See the Market-Based Allocation guide for full configuration details.

SafetyError¶

Code: INPUT_BLOCKED, TOOL_RESULT_BLOCKED, ACTION_BLOCKED, PII_BLOCKED

Raised when: A safety check blocks a user input, tool result, or tool call.

# Example details
{
    "violation_type": "injection",
    "severity": "critical",
    "pattern": "role_hijacking",
    "blocked_content_preview": "Ignore previous instructions..."
}

How to handle: Review the blocked content. If it's a false positive, adjust the injection detection level.

ModelError¶

Code: model.api_error, model.rate_limit, model.context_length_exceeded, model.invalid_response

Raised when: The LLM API returns an error or an unexpected response.

# Example details
{
    "model": "claude-sonnet-4-6",
    "provider": "anthropic",
    "status_code": 429,
    "provider_error": "rate_limit_error"
}

How to handle: Check your API key, rate limits, and token counts.
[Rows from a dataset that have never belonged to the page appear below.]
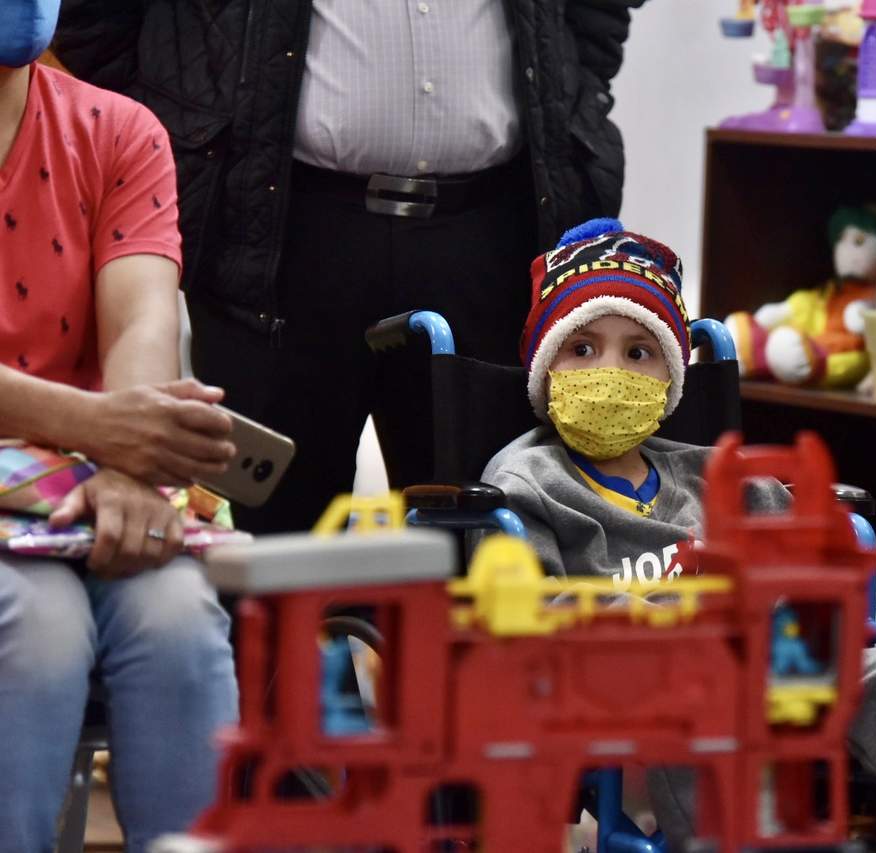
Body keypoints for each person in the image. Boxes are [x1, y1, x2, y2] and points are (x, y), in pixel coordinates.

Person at [481, 219, 876, 852]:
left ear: (669, 379)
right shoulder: (526, 481)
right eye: (582, 349)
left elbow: (807, 567)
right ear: (544, 367)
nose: (609, 371)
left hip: (771, 666)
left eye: (638, 353)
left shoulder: (718, 473)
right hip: (645, 693)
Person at [53, 0, 648, 534]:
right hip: (275, 232)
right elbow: (93, 22)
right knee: (269, 539)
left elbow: (597, 17)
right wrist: (183, 125)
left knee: (484, 533)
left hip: (490, 235)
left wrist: (571, 89)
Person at [0, 4, 238, 850]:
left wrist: (135, 469)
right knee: (35, 630)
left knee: (179, 621)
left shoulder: (117, 131)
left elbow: (143, 318)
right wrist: (109, 429)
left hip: (90, 476)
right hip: (84, 454)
For context length errors, reduce WorkingMemory token limit.

DaprError¶

Code: dapr.connection_failed, dapr.timeout

Raised when: The Dapr sidecar is unreachable.

ConcurrencyError¶

Code: dapr.concurrency_conflict

Raised when: An optimistic concurrency ETag mismatch occurs during a Dapr state write.

# Example details
{
    "key": "episodic:research-agent:session-42:ep-001",
    "expected_etag": "v3",
    "actual_etag": "v4"
}

How to handle: Retry the operation with the latest ETag.

LockAcquisitionError¶

Code: dapr.lock_acquisition_failed

Raised when: A distributed lock cannot be acquired within the timeout (another process holds it).

StateSerializationError¶

Code: dapr.serialization_failed

Raised when: A Dapr state value cannot be deserialized into the expected Pydantic model.